One of the tools I use daily when developing our REST API is Postman. If you’ve not used Postman before, it’s billed as an “API Development Environment”, essentially allowing you to send HTTP requests from a flexible and clear GUI, while organising and saving them, and testing the responses received.

On top of the nice presentation Postman also has some features that elevate it beyond what you can do with a basic curl command, in particular the scripting functionality.

Our REST API requires a bearer token for most paths; if a request doesn’t include this as a header then it’ll return a 401 unauthorised response. With postman scripting you can automate the process of logging in:

The first step is to set a collection to use a bearer token. This way every request in that collection will automatically get a header added with the key “Authorization” and the value “Bearer {token}”, where {token} is set to the value of the variable RestApiToken.

setting up collection auth

Next, we need to set up a pre-request script, so that before any request in a collection, make sure we have a token:

var lifeTime = 60*60*1000; // 1 hour in ms
var tokenTimeStamp = pm.environment.get("RestApiTokenDate"); // timestamp of token (in ms since 1970)
var currentTimeStamp = new Date().getTime();

if (!tokenTimeStamp || (tokenTimeStamp + lifeTime) < currentTimeStamp ) {
    
        pm.sendRequest({
        url: pm.environment.get("RestApiHost") + '/' + pm.globals.get("apiPath") + '/logon?',
        method: 'POST',
        header: {
            'content-type': 'application/json',
    		'userId': 'admin',
    		'password': 'admin'
        },
        body: {}
    }, function (err, res) {
        pm.environment.set("RestApiToken", res.headers.get('token'));
        pm.environment.set("RestApiTokenDate", currentTimeStamp)
    });
    
}

the script within postman

This is a fairly straightforward script, but there are a few things to note:

  1. Here we’ve got the request hardcoded into the script, not necessarily ideal but the admin/admin user exists within our test system only and as default credentials that are useful for testing purposes. You could replace these with further variables as required.
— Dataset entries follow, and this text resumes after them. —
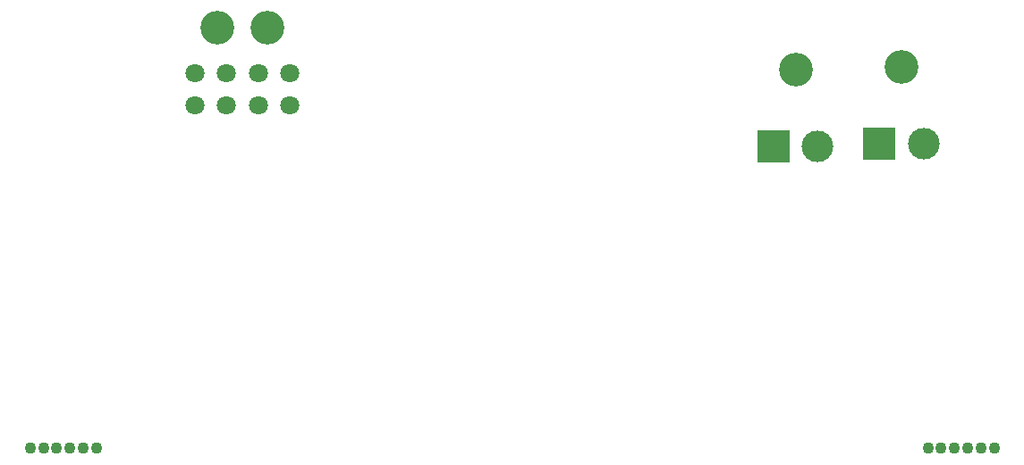
<source format=gbs>
%FSLAX46Y46*%
%MOMM*%
%AMPS11*
1,1,3.000000,0.000000,0.000000*
%
%ADD11PS11*%
%AMPS13*
1,1,1.100000,0.000000,0.000000*
%
%ADD13PS13*%
%AMPS14*
1,1,1.800000,0.000000,0.000000*
%
%ADD14PS14*%
%AMPS15*
1,1,1.800000,0.000000,0.000000*
%
%ADD15PS15*%
%AMPS16*
1,1,3.200000,0.000000,0.000000*
%
%ADD16PS16*%
%AMPS10*
1,1,3.200000,0.000000,0.000000*
%
%ADD10PS10*%
%AMPS12*
21,1,3.000000,3.000000,0.000000,0.000000,180.000000*
%
%ADD12PS12*%
G01*
G01*
%LPD*%
G75*
D10*
X90359375Y42121853D03*
D11*
X92459375Y34821853D03*
D12*
X88259375Y34821853D03*
D13*
X12900000Y5950000D03*
D13*
X9150000Y5950000D03*
D13*
X10400000Y5950000D03*
D13*
X11650000Y5950000D03*
D13*
X7900000Y5950000D03*
D13*
X14150000Y5950000D03*
D14*
X26500000Y38500000D03*
D15*
X26500000Y41500000D03*
D16*
X30350000Y45820000D03*
D15*
X32500000Y41500000D03*
D14*
X23500000Y38500000D03*
D15*
X29500000Y41500000D03*
D15*
X23500000Y41500000D03*
D14*
X29500000Y38500000D03*
D14*
X32500000Y38500000D03*
D16*
X25650000Y45820000D03*
D13*
X97900000Y5950000D03*
D13*
X94150000Y5950000D03*
D13*
X95400000Y5950000D03*
D13*
X96650000Y5950000D03*
D13*
X92900000Y5950000D03*
D13*
X99150000Y5950000D03*
D10*
X80359375Y41871853D03*
D11*
X82459375Y34571853D03*
D12*
X78259375Y34571853D03*
M02*

</source>
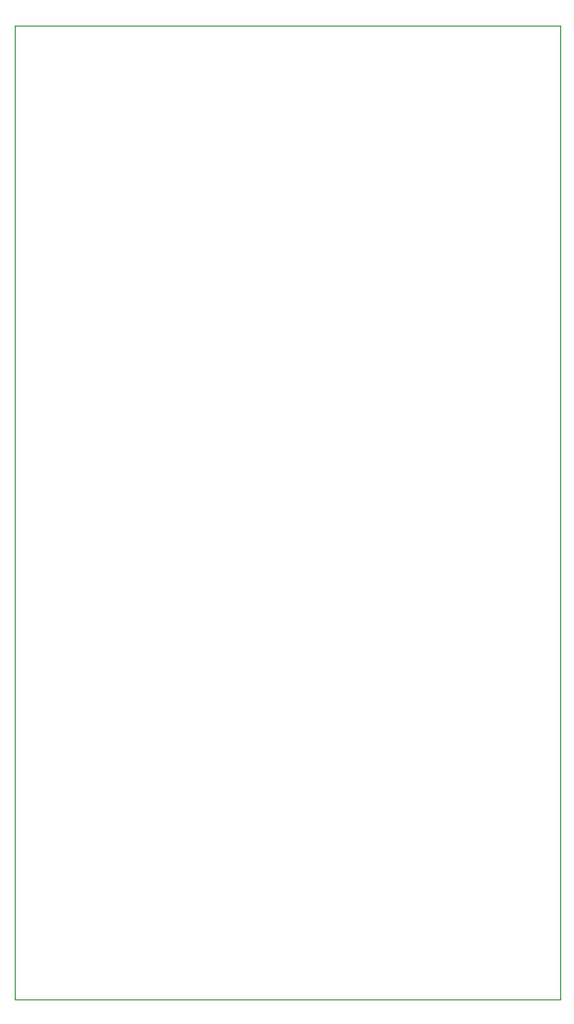
<source format=gbr>
G04 #@! TF.GenerationSoftware,KiCad,Pcbnew,7.0.7*
G04 #@! TF.CreationDate,2023-09-14T14:30:20-04:00*
G04 #@! TF.ProjectId,monoCtrl,6d6f6e6f-4374-4726-9c2e-6b696361645f,rev?*
G04 #@! TF.SameCoordinates,Original*
G04 #@! TF.FileFunction,Profile,NP*
%FSLAX46Y46*%
G04 Gerber Fmt 4.6, Leading zero omitted, Abs format (unit mm)*
G04 Created by KiCad (PCBNEW 7.0.7) date 2023-09-14 14:30:20*
%MOMM*%
%LPD*%
G01*
G04 APERTURE LIST*
G04 #@! TA.AperFunction,Profile*
%ADD10C,0.100000*%
G04 #@! TD*
G04 APERTURE END LIST*
D10*
X52070000Y-73660000D02*
X99060000Y-73660000D01*
X99060000Y-157480000D01*
X52070000Y-157480000D01*
X52070000Y-73660000D01*
M02*

</source>
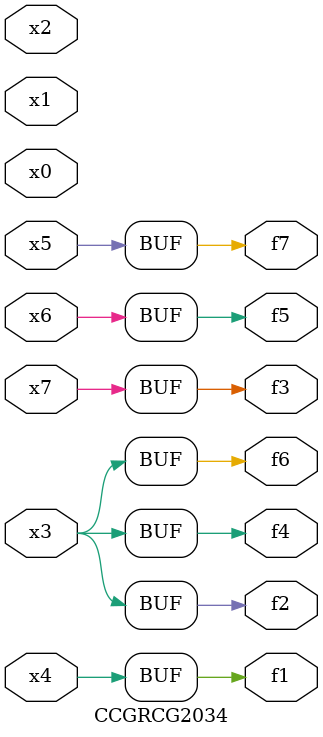
<source format=v>
module CCGRCG2034(
	input x0, x1, x2, x3, x4, x5, x6, x7,
	output f1, f2, f3, f4, f5, f6, f7
);
	assign f1 = x4;
	assign f2 = x3;
	assign f3 = x7;
	assign f4 = x3;
	assign f5 = x6;
	assign f6 = x3;
	assign f7 = x5;
endmodule

</source>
  2. This script also stores an extra variable to track the age of the token: this way we can avoid generating a new token for each request. In our environment they last for an hour, and so we just make sure our token is less than one hour old.

  3. We store the token and token date as environment variables - this way postman will track each separately between each environment, if you have more than one configured (such dev vs test). A JWT wouldn’t usually be reusable between different environments.

Of course, you can do all of this with python, bash, or powershell, if you prefer avoiding to use another tool, but Postman is easy to get up and gives you a really simple, clean workflow for common tasks along with a nice presentation of your saved requests.